1. Timotheus 6
Augsburger GenerativBibel mittel1Alle, die als Sklaven unter dem Joch stehen, sollen ihre eigenen Herren jeder Ehre für würdig halten, damit der Name Gottes und die Lehre nicht verlästert werden.
2Und wer gläubige Herren hat, soll sie nicht geringschätzen, weil sie Brüder sind, sondern ihnen umso bereitwilliger dienen; denn die Nutznießer ihres guten Dienstes sind Gläubige und Geliebte. Das lehre und schärfe ein.
3Wenn jemand anderes lehrt und sich nicht an die gesunden Worte unseres Herrn Jesus Christus und an die Lehre hält, die der Gottesfurcht entspricht,
4der ist aufgeblasen und versteht nichts, sondern krankt an Streitfragen und Wortgefechten, aus denen Neid, Streit, Lästerungen und böse Verdächtigungen entstehen,
5das ständige Gezänk von Menschen, deren Verstand verdorben ist und die der Wahrheit beraubt sind, die meinen, die Gottesfurcht sei ein Mittel zum Gewinn.
6Die Gottesfurcht aber ist ein großer Gewinn, wenn sie mit Genügsamkeit verbunden ist;
7denn wir haben nichts in die Welt mitgebracht, und so können wir auch nichts hinaustragen;
8Haben wir aber Nahrung und Kleidung, so soll uns das genügen.

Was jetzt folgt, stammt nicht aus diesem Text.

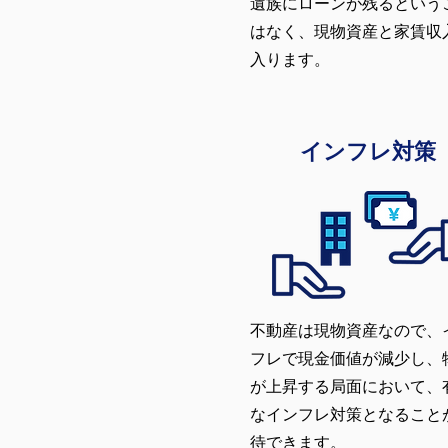
遺族にローンが残るという
はなく、現物資産と家賃収
入ります。
インフレ対策
不動産は現物資産なので、
フレで現金価値が減少し、
が上昇する局面において、
なインフレ対策となること
待できます。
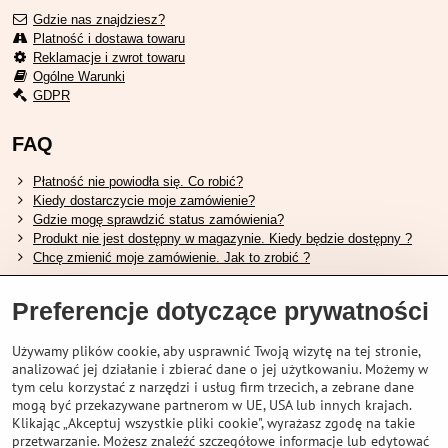
Gdzie nas znajdziesz?
Platność i dostawa towaru
Reklamacje i zwrot towaru
Ogólne Warunki
GDPR
FAQ
Płatność nie powiodła się. Co robić?
Kiedy dostarczycie moje zamówienie?
Gdzie mogę sprawdzić status zamówienia?
Produkt nie jest dostępny w magazynie. Kiedy będzie dostępny ?
Chcę zmienić moje zamówienie. Jak to zrobić ?
Przydatne linki
Preferencje dotyczące prywatności
Tabela rozmiarów butów Shimano.
Używamy plików cookie, aby usprawnić Twoją wizytę na tej stronie,
Jak wybrać odpowiedni widelec amortyzowany.
analizować jej działanie i zbierać dane o jej użytkowaniu. Możemy w
Jak wybrać odpowiedni rozmiar kasku?
tym celu korzystać z narzędzi i usług firm trzecich, a zebrane dane
Przewodnik po akumulatorach Shimano.
mogą być przekazywane partnerom w UE, USA lub innych krajach.
Zrozumienie opon bezdętkowych Schwalbe
Klikając „Akceptuj wszystkie pliki cookie", wyrażasz zgodę na takie
przetwarzanie. Możesz znaleźć szczegółowe informacje lub edytować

9Wer aber reich werden will, fällt in Versuchung und in eine Falle und in viele unvernünftige und schädliche Begierden, die die Menschen in Untergang und Verderben stürzen;
10Denn die Geldgier ist eine Wurzel aller Übel; nach ihr haben einige getrachtet und sind so vom Glauben abgeirrt und haben sich selbst mit vielen Schmerzen durchbohrt.
11Du aber, Mensch Gottes, fliehe das alles; jage vielmehr nach Gerechtigkeit, Gottesfurcht, Glauben, Liebe, Geduld und Sanftmut.
12Kämpfe den guten Kampf des Glaubens, ergreife das ewige Leben, zu dem du berufen worden bist und für das du vor vielen Zeugen das gute Bekenntnis abgelegt hast.
13Ich gebiete dir vor Gott, der alles am Leben erhält, und vor Christus Jesus, der unter Pontius Pilatus das gute Bekenntnis bezeugt hat:
14Halte das Gebot rein und untadelig bis zur Erscheinung unseres Herrn Jesus Christus,
15die zur rechten Zeit der selige und alleinige Machthaber sichtbar machen wird, der König der Könige und Herr der Herren,
16der allein Unsterblichkeit besitzt, der in einem unzugänglichen Licht wohnt, den kein Mensch gesehen hat noch sehen kann. Ihm gehört Ehre und ewige Macht. Amen.
17Den Reichen in dieser Welt gebiete, nicht hochmütig zu sein und ihre Hoffnung nicht auf den unsicheren Reichtum zu setzen, sondern auf Gott, der uns alles reichlich zum Genuss gibt.
18Sie sollen Gutes tun, reich sein an guten Werken, freigebig sein und gern teilen.
19So sammeln sie sich selbst einen guten Grundstock für die Zukunft, damit sie das wahre Leben ergreifen.
20Timotheus, bewahre das dir anvertraute Gut und wende dich ab von dem unheiligen, leeren Geschwätz und den Widersprüchen der fälschlich so genannten Erkenntnis.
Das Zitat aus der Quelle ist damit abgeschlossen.